## About this task
Rewrite the lines between the one containing "Follow every image" and the one containing "782.7], [0, 0, 1]] dist [0.002223, 0.000371]", inclusive, as a numbered list, omitting blank lines and leaving the pictures out.

## Data
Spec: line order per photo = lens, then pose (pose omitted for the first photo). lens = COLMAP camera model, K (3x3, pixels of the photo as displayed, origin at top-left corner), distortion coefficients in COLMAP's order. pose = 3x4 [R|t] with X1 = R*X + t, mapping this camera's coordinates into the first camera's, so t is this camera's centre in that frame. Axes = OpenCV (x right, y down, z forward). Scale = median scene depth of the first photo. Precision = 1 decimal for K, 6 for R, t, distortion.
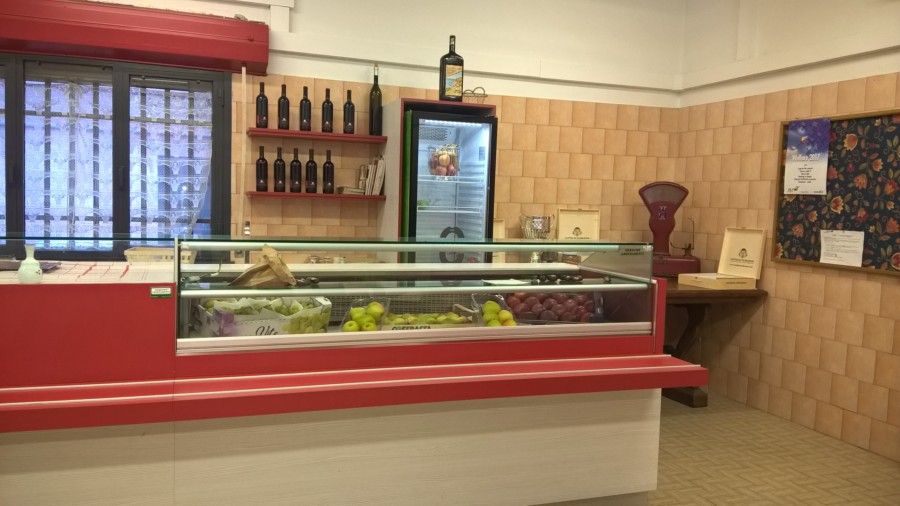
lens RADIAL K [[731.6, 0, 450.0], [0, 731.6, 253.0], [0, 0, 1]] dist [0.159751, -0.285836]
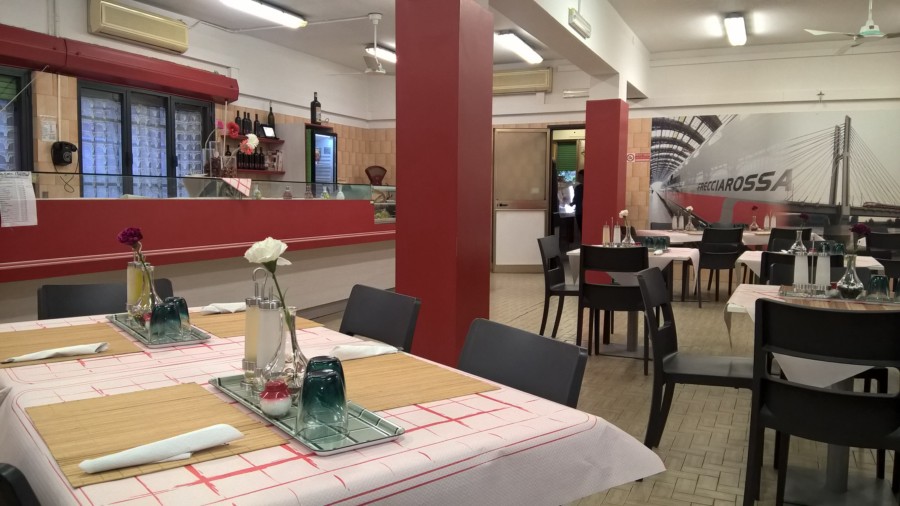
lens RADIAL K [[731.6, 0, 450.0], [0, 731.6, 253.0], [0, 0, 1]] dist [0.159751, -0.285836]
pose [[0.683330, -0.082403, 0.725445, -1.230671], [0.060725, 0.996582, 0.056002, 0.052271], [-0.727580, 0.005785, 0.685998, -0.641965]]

--

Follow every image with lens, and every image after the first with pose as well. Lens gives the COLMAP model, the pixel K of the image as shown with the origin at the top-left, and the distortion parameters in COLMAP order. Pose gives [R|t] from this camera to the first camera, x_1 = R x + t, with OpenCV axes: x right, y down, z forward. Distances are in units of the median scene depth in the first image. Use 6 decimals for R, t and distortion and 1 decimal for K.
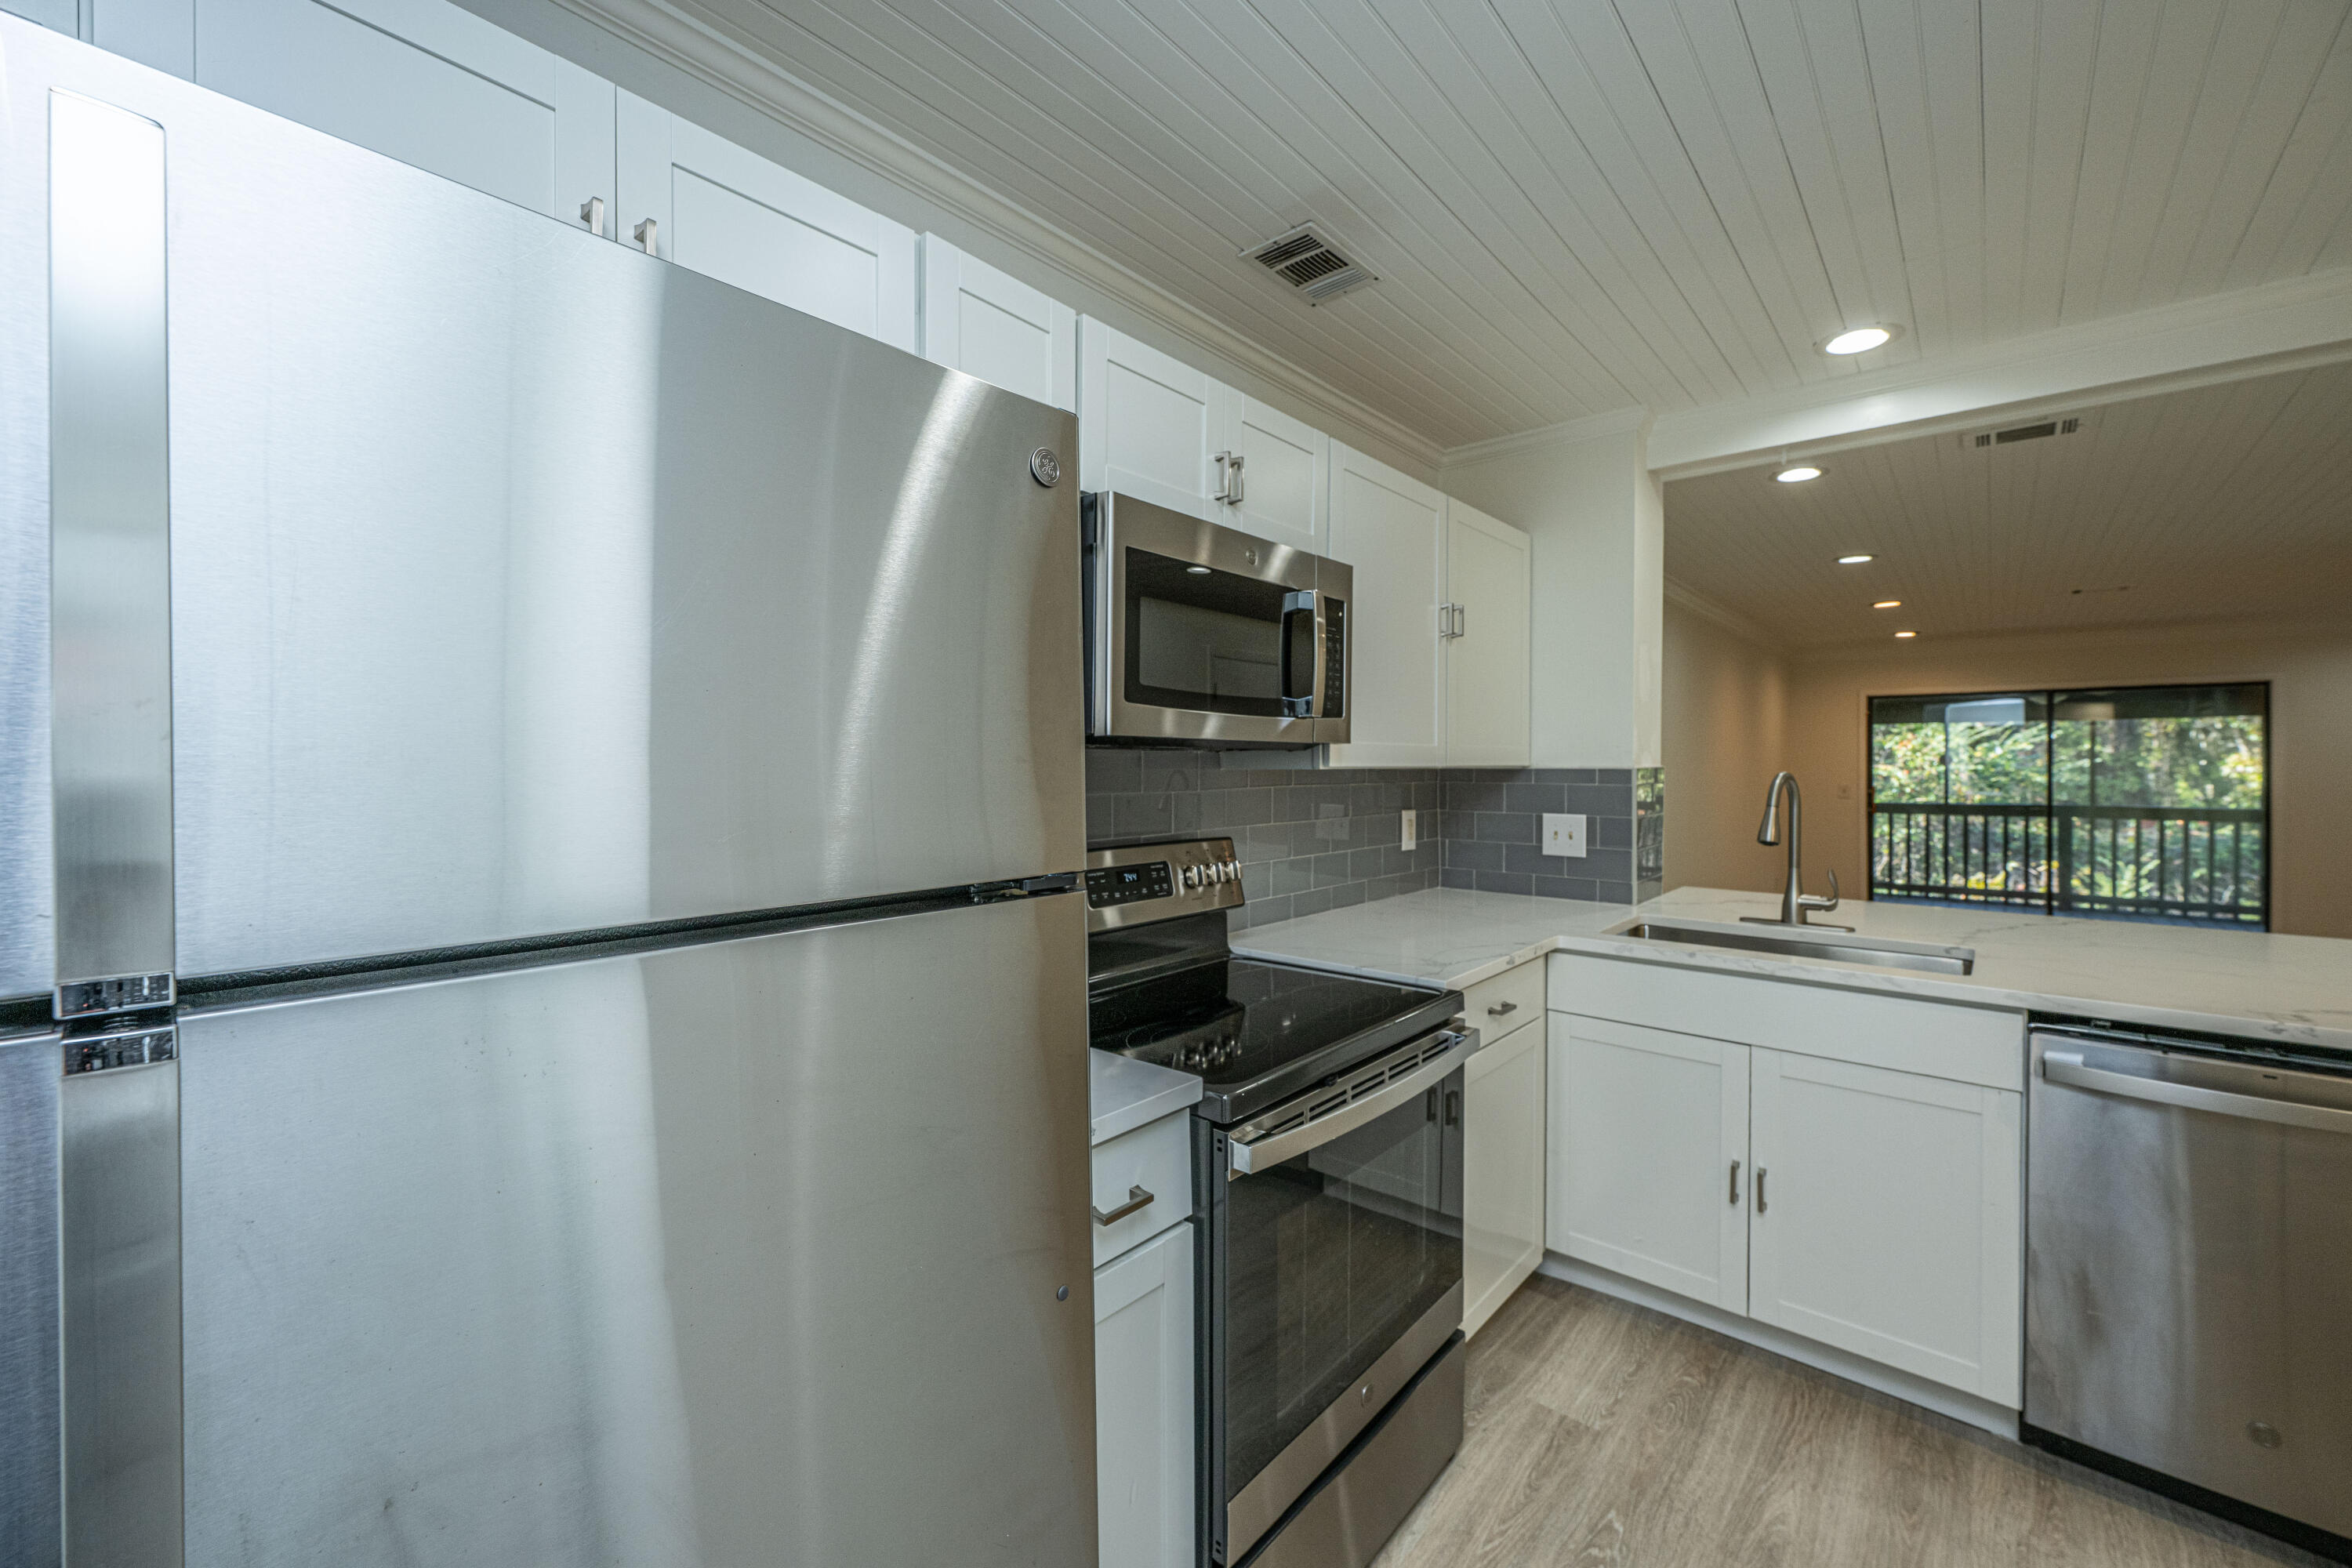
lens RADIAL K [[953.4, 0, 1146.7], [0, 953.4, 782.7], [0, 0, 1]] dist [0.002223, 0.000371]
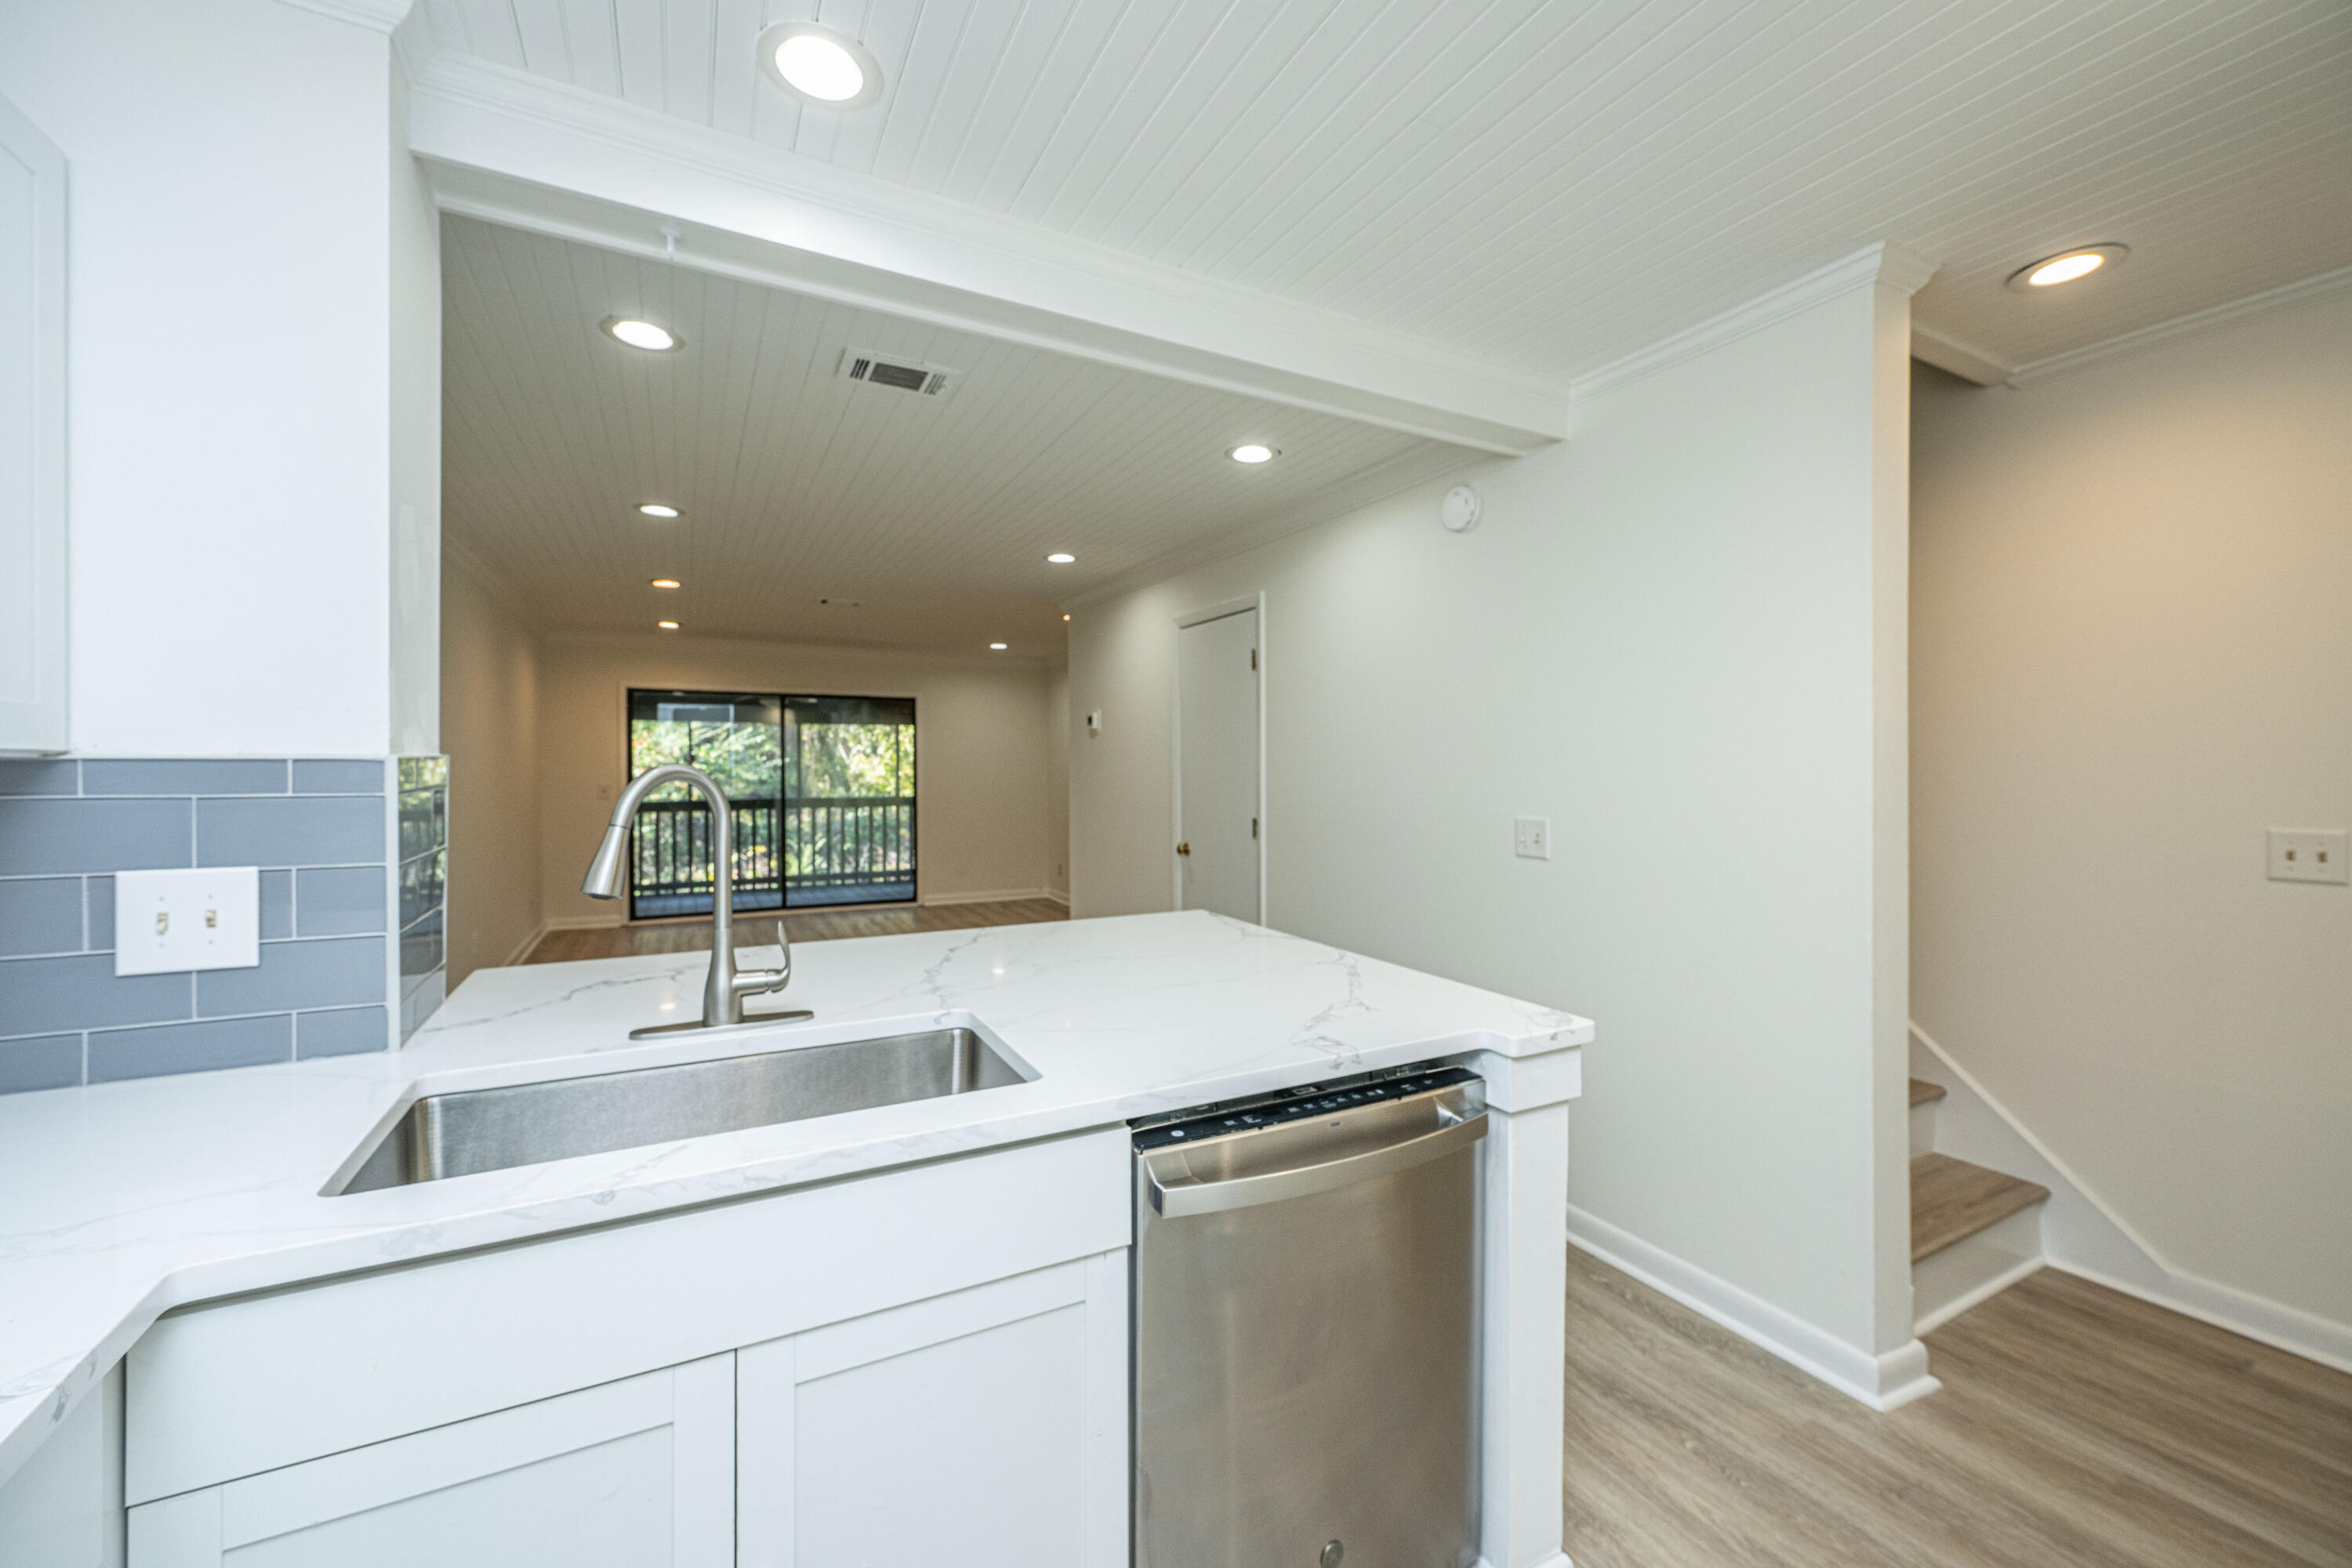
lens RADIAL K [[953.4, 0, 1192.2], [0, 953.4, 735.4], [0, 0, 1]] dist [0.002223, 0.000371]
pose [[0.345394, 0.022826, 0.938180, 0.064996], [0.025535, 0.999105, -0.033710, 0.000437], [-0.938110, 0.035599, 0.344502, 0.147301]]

## The answer
1. Follow every image with lens, and every image after the first with pose as well. Lens gives the COLMAP model, the pixel K of the image as shown with the origin at the top-left, and the distortion parameters in COLMAP order. Pose gives [R|t] from this camera to the first camera, x_1 = R x + t, with OpenCV axes: x right, y down, z forward. Distances are in units of the median scene depth in the first image. Use 6 decimals for R, t and distortion and 1 decimal for K.
2. lens RADIAL K [[953.4, 0, 1146.7], [0, 953.4, 782.7], [0, 0, 1]] dist [0.002223, 0.000371]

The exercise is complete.